Even with the extensive planning, there were loans that couldn’t be secured—“heartbreaks, definitely heartbreaks,” Ms. Halbreich said—like a series of six paintings that Polke made for the German pavilion at the 1986 Venice Biennale. Huge and extremely fragile (he made them by carefully pouring layers of resin), they’re now in the city museum in Mönchengladbach, Germany, housed in a gallery with doors that are smaller than the paintings. They’re not leaving. “Maybe if they had been my paintings I would have made the same decision,” Ms. Halbreich said. Earlier that day, she had actually turned down a different loan “we had wrestled to the mat, because then I realized maybe I should pay attention to how fragile it is and how I might feel if something went wrong.”
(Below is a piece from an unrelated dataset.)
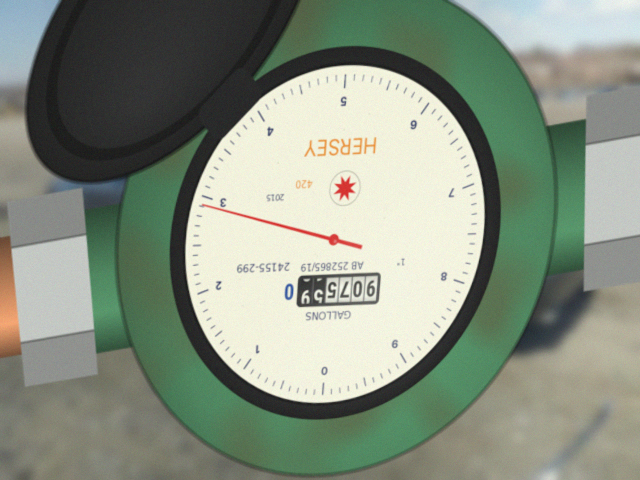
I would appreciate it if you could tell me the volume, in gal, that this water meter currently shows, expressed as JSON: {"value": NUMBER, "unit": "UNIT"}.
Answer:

Many Polke works have never before been shown, like three-and-a-half hours of film that will be screened on a loop in MoMA’s atrium. “He would shoot, put it in his refrigerator, and a couple of years later, he would take it out and shoot again, and he kind of knew what was on that original film, because they’re not crazy disjunctions,” Ms. Halbreich said. “I’m sure some people will think they’re very boring,” she added. “It does require patience. It requires a kind of willingness to sink into another human being’s world.”
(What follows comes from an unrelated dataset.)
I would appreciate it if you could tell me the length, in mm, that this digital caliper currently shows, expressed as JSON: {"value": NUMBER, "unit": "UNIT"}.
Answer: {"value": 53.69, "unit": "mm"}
For her part, Ms. Halbreich has been spending so much time in Polke’s world that she has dreamed about him. “He was talking to Immanuel Kant in my living room, and they were whispering” she said. She shared the dream with MoMA’s director, Glenn Lowry. “Glenn said, ‘Oh, yeah, it’s a critique of pure reason!’ And I went, ‘Uh-uh, it’s an anxiety dream. It’s I Kant do this.’ ”
“The expectations are way above what anybody can deliver,” she said, but added that she found the dream liberating. “It made me confront head-on the fact that, if we succeeded, the success would be in opening some windows in the house of Polke and that there would be many more shows that would sweep through those windows.”
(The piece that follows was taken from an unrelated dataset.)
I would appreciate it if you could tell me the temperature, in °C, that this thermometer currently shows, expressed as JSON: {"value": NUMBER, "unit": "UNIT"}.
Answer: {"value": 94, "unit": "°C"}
She sees Polke’s mercurial nature as a way of remaining free. “I don’t think there are many artists who have been able to elude definition quite as successively,” she said.
What surprised her was that “when everything was brought together, all of this disparate, experimental engagement actually had a coherence. I think he knew that, and I think he was really scared of it.”
Polke waited until late in his life to sign off on the MoMA project. Whenever Ms. Halbreich and her curatorial colleagues run into an obstacle, she said, “I think Sigmar is up there laughing his head off.”